Cinco polícias foram detidos por alegadamente terem responsabilidade no incêndio em que morreram 68 pessoas, numa prisão do Estado venezuelano de Carabobo, 150 quilómetros a oeste de Caracas.

“O Ministério Público emitiu mandados de detenção contra cinco funcionários da Polícia de Carabobo, acusados de serem os responsáveis pelos trágicos factos que ocasionaram a morte de 68 cidadãos nos calabouços do comando dessa polícia regional”, anunciou o procurador-geral na rede social Twitter.

Segundo Tareck William Saab, os acusados “já estão detidos pela justiça”. “Entre esses funcionários detidos, destaca-se José Luís Rodríguez, sub-director dessa instituição policial. O Ministério Público garante o esclarecimento destes factos e sanções para os responsáveis, sem distinção”, sublinha. Segundo as autoridades venezuelanas, pelo menos 68 pessoas morreram na Quarta-feira, durante um motim no Comando Geral da Polícia de Carabobo, na cidade venezuelana de Valência, a 150 quilómetros a leste de Caracas.

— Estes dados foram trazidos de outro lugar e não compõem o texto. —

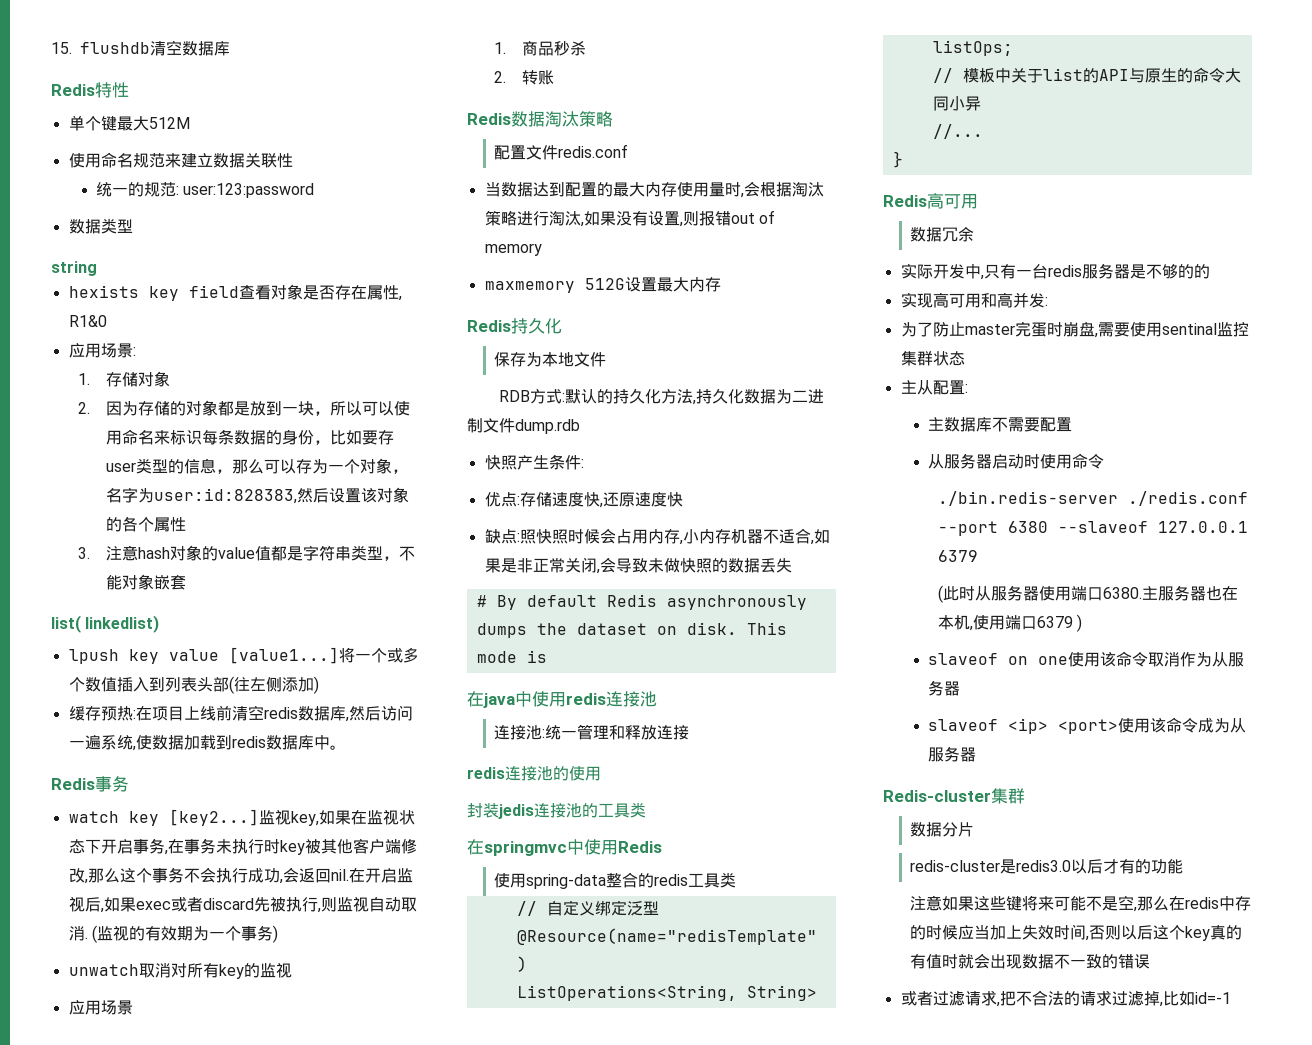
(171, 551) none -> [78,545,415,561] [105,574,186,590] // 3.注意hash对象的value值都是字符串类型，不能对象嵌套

A causa da morte da maioria das vítimas terá sido asfixia, na sequência de um incêndio alegadamente provocado pelos presos. No entanto, várias Organizações Não Governamentais e familiares das vítimas denunciaram que os presos foram maltratados, borrifados com gasolina e incendiados. Na Sexta-feira, o Governo venezuelano anunciou que vai indemnizar os familiares das vítimas. “Acordou-se o outorgamento de medidas de reparação, de conformidade com o estabelecido na Constituição da República Bolivariana da Venezuela”, é referido num comunicado distribuído em Caracas.